═══ EXTRAIT DU TEXTE
Petite devinette : à quoi reconnaît-on qu’une salle, en l’occurrence ici l’Olympia, n’a pas l’habitude de recevoir des concerts rock ? Facile. Les serveurs du bar roulent des grands yeux ronds quand on leur demande une bière, et pire, quand quatre personnes en demandent une en même temps, alors là c’est la panique, la moitié du verre est rempli de mousse, et le temps que celle-ci descende pour remplir l’autre moitié, trente personnes sont venus garnir la file d’attente pour être servies… Du coup, il y a encore beaucoup de monde au bar lorsque les jeunes Ecossais de Dananananaykroyd (meilleur nom de groupe depuis très longtemps….) investissent la scène. Pour être honnête, je n’ai jamais entendu parler d’eux, et je ne sais donc absolument pas à quoi m’attendre. Et ça tombe bien, ce groupe ne ressemble pas à grand chose de connu.
Sur scène, les Dananananaykroyd sont sept. Ils ont le même look que 90% des groupes anglais actuels si ce n’est que le très jeune chanteur s’est fait une espèce d’horrible raie au rasoir sur le côté. Lorsque commence la première chanson, on n’est pas trop surpris, on est dans une lignée Rakes/Good Shoes/Editors… (rajoutez les noms des 250 groupes clones anglais actuels à la suite de cette liste). Et puis soudain les guitares se déchaînent, le chanteur se met à hurler en sautant dans tous les sens, l’un des deux batteurs (eh oui ils sont deux) se joint au chanteur, tous deux descendent dans la fosse et invitent les spectateurs à se serrer dans le bras les uns les autres, puis ils remontent sur scène, hurlent, se re-déchaînent, et continuent sur le même rythme pendant une petite trentaine de minutes. Sur scène, tout cela a plutôt de l’allure, mais je me dis que ça ne doit pas forcément donner grand chose sur disque. Je vérifierai.
Petite pause d’une demi-heure. Les mêmes causes provoquant les mêmes effets, une longue queue de buveurs de bière se forme à nouveau devant le bar. Dans les allées, je croise une bonne copine. Je lui demande si elle aime danser ; elle ne comprend pas bien ce que je veux dire. Il faut dire que c’est la première fois qu’elle vient voir les Kaiser Chiefs. Moi c’est la quatrième. Les lumières s’éteignent. Enorme ovation. Les Kaiser entament les hostilités avec "Spanish Metal", le morceau qui ouvre leur dernier album (déroutant à la première écoute, excellentissime à la cinquième). Au bout d’une minute vingt, les habitués se regardent incrédules : le chanteur Ricky Wilson alias le pois sauteur n’a pas encore bougé d’un millimètre. Ce n’est pas normal. Et puis soudain, à la fin du premier couplet, Ricky balance son pied de micro dans les airs. Le concert est officiellement lancé.
══════
# CONSIGNE:
Recopiez mot pour mot le passage du compte rendu de concert qui débute aux mots « Petite pause d’une » et s'arrête après « est officiellement lancé. ».
═══ DONNÉES FOURNIES
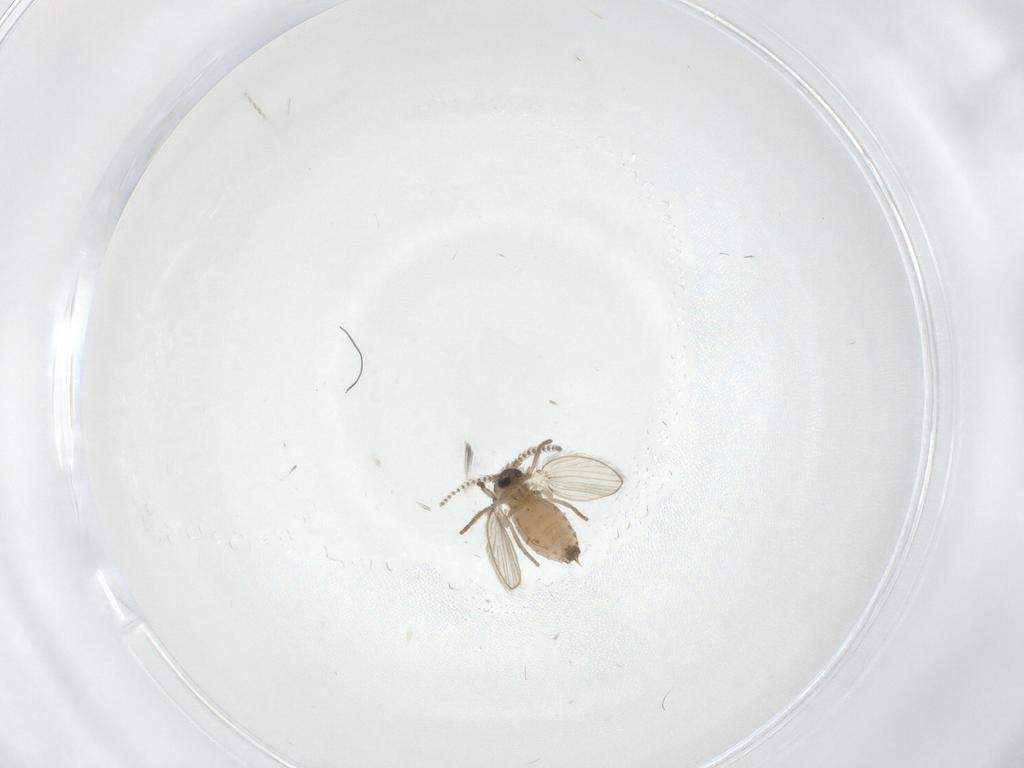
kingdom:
══════
# RÉPONSE ATTENDUE:
Petite pause d’une demi-heure. Les mêmes causes provoquant les mêmes effets, une longue queue de buveurs de bière se forme à nouveau devant le bar. Dans les allées, je croise une bonne copine. Je lui demande si elle aime danser ; elle ne comprend pas bien ce que je veux dire. Il faut dire que c’est la première fois qu’elle vient voir les Kaiser Chiefs. Moi c’est la quatrième. Les lumières s’éteignent. Enorme ovation. Les Kaiser entament les hostilités avec "Spanish Metal", le morceau qui ouvre leur dernier album (déroutant à la première écoute, excellentissime à la cinquième). Au bout d’une minute vingt, les habitués se regardent incrédules : le chanteur Ricky Wilson alias le pois sauteur n’a pas encore bougé d’un millimètre. Ce n’est pas normal. Et puis soudain, à la fin du premier couplet, Ricky balance son pied de micro dans les airs. Le concert est officiellement lancé.